Pozdrawiam wszystkie normalne (nienormalne w tych czasach) :) nastolatki.
Ja mam:
-Wszystkie części książek (oprócz 7 ;( )
-Różdżkę
-Wszystkie Filmy
-2 gry HPiZF i HPiKT
-3 Filmy HPiZF HPiCO i HPiKF
-Tzw Tiarę (także w niej byłem na Haloween)
To chyba tyle..
Pozdro
Hehe .. Ja tez mam bzika na punkcie HP ;D ;P Mam :
- Wszystkie ksiazki
- Wszystkie filmy
- Różdżke
- Płyte z muzyka ( HP i ZF )
- Wszystkie gry
- Baśnie barda Beedla
- Ksiege Magii
- Albumy z naklejkami
- Plakaty
- Gazety z HP
- Karty z HP
- Z 7 ksiażek o tematyce Potterowskiej ;P
Hmm . To chyba tylee .. ;) ;)
Potteromaniak ;D . !

******

ZADANIE
Której części książek brakuje w pierwszej kolekcji wymienionej we fragmencie?

DOSTARCZONE WIERSZE
******

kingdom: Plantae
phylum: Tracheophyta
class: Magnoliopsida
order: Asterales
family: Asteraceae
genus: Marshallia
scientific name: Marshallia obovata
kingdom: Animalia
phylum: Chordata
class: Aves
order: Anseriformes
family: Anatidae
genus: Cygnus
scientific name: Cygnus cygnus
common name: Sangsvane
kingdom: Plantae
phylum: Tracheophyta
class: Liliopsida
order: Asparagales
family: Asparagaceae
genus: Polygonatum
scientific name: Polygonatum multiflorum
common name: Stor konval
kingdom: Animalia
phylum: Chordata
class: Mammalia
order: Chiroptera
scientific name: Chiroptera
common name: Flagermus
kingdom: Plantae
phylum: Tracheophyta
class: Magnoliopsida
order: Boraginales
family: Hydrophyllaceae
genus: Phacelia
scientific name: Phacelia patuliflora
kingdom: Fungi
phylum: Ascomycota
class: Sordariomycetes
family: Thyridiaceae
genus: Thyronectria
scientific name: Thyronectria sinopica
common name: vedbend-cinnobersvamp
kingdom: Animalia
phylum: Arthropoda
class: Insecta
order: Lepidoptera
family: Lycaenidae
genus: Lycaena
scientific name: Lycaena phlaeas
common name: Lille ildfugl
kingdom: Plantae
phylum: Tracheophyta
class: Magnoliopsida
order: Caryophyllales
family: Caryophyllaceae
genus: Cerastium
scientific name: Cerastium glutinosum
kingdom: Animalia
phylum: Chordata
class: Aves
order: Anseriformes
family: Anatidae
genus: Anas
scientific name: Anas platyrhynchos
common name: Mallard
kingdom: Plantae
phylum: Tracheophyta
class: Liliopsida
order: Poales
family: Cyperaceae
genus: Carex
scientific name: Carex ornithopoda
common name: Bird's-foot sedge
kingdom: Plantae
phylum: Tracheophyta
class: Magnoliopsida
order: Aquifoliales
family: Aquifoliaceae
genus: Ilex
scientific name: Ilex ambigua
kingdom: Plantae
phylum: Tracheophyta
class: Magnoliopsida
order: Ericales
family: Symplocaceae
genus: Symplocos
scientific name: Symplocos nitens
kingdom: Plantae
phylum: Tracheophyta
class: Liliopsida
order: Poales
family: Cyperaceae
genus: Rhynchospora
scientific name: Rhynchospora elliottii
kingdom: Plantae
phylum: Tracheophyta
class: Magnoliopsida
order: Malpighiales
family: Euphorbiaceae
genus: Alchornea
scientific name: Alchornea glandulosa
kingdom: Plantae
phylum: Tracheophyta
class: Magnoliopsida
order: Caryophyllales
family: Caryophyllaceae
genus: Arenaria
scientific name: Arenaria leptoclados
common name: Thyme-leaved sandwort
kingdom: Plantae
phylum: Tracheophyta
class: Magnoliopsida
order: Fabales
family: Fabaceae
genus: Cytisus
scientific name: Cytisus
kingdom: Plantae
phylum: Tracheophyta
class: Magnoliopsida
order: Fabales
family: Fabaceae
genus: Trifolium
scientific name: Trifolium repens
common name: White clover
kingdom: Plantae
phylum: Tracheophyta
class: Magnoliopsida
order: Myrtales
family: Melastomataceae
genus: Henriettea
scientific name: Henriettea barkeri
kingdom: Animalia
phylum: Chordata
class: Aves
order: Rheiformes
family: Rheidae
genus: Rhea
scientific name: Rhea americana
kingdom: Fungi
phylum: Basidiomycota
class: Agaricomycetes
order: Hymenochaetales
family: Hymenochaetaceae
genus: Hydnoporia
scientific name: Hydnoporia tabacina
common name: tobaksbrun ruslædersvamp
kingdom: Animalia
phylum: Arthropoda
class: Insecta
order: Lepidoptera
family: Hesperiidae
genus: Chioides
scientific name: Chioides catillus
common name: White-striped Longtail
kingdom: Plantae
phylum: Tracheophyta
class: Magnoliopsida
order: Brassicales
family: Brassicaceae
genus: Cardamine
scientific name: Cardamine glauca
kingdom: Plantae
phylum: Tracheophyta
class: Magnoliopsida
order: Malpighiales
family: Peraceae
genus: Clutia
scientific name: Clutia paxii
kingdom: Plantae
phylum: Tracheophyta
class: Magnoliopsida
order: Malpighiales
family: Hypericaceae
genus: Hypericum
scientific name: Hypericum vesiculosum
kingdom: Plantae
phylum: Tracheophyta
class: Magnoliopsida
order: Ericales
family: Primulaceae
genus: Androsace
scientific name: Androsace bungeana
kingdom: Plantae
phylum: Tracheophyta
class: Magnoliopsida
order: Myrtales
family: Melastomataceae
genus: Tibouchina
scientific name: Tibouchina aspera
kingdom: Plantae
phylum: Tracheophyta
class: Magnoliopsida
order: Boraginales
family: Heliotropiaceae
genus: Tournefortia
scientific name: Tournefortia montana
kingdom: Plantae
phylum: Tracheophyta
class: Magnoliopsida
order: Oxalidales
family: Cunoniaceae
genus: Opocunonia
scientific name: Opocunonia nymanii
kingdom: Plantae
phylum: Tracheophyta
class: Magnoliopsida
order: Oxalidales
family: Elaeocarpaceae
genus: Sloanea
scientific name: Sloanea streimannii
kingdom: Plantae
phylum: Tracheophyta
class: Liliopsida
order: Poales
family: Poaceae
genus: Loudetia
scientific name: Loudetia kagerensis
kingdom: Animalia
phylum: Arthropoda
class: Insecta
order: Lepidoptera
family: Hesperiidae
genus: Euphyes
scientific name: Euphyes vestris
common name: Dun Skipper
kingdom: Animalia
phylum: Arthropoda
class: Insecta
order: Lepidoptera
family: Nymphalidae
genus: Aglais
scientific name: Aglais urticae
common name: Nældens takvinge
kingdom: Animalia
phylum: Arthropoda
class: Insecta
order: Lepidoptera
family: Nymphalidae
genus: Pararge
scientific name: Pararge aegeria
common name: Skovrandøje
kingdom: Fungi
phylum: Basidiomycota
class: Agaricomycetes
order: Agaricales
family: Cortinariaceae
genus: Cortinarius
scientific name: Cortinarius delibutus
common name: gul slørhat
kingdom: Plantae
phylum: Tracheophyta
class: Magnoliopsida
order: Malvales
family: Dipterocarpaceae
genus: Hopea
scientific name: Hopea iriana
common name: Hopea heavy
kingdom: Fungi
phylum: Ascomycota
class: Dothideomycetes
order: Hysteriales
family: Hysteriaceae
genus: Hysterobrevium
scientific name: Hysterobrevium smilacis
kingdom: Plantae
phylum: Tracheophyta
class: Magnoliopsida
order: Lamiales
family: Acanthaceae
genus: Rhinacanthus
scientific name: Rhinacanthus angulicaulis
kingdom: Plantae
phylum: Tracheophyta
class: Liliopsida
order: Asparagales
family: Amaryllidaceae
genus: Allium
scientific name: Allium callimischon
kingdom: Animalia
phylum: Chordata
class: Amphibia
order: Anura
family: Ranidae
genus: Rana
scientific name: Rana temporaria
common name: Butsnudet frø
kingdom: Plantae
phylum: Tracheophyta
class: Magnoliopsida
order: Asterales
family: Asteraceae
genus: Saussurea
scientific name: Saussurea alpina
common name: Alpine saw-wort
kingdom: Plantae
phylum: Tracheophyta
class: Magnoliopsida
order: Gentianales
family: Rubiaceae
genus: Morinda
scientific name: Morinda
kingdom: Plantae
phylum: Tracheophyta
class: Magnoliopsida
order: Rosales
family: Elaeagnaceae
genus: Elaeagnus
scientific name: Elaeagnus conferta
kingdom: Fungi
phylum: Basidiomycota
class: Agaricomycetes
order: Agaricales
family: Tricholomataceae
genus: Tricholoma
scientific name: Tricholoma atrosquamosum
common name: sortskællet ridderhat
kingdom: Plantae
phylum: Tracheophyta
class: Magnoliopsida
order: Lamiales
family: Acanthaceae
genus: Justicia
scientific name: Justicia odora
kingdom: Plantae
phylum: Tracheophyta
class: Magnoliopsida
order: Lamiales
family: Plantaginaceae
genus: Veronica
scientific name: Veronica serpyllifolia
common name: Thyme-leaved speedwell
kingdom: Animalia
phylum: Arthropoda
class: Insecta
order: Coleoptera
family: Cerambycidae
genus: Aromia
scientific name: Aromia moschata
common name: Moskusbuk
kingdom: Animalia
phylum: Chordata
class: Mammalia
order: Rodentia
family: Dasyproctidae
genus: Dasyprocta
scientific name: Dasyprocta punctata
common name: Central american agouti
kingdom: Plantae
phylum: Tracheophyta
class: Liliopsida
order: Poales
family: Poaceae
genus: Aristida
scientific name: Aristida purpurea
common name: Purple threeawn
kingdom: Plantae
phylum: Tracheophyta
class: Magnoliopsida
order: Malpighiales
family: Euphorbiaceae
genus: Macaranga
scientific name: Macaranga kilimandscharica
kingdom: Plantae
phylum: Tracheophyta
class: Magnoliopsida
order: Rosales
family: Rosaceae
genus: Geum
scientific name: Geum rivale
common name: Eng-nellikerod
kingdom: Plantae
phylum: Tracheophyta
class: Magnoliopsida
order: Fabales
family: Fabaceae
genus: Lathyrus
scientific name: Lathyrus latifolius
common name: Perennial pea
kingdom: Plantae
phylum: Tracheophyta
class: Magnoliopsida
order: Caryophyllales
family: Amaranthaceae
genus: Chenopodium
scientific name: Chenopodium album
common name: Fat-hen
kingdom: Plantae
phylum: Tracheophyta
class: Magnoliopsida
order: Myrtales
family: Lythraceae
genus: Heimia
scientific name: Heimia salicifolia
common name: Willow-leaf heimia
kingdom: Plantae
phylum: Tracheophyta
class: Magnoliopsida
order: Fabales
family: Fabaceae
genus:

******

ODPOWIEDŹ
Siódmej części.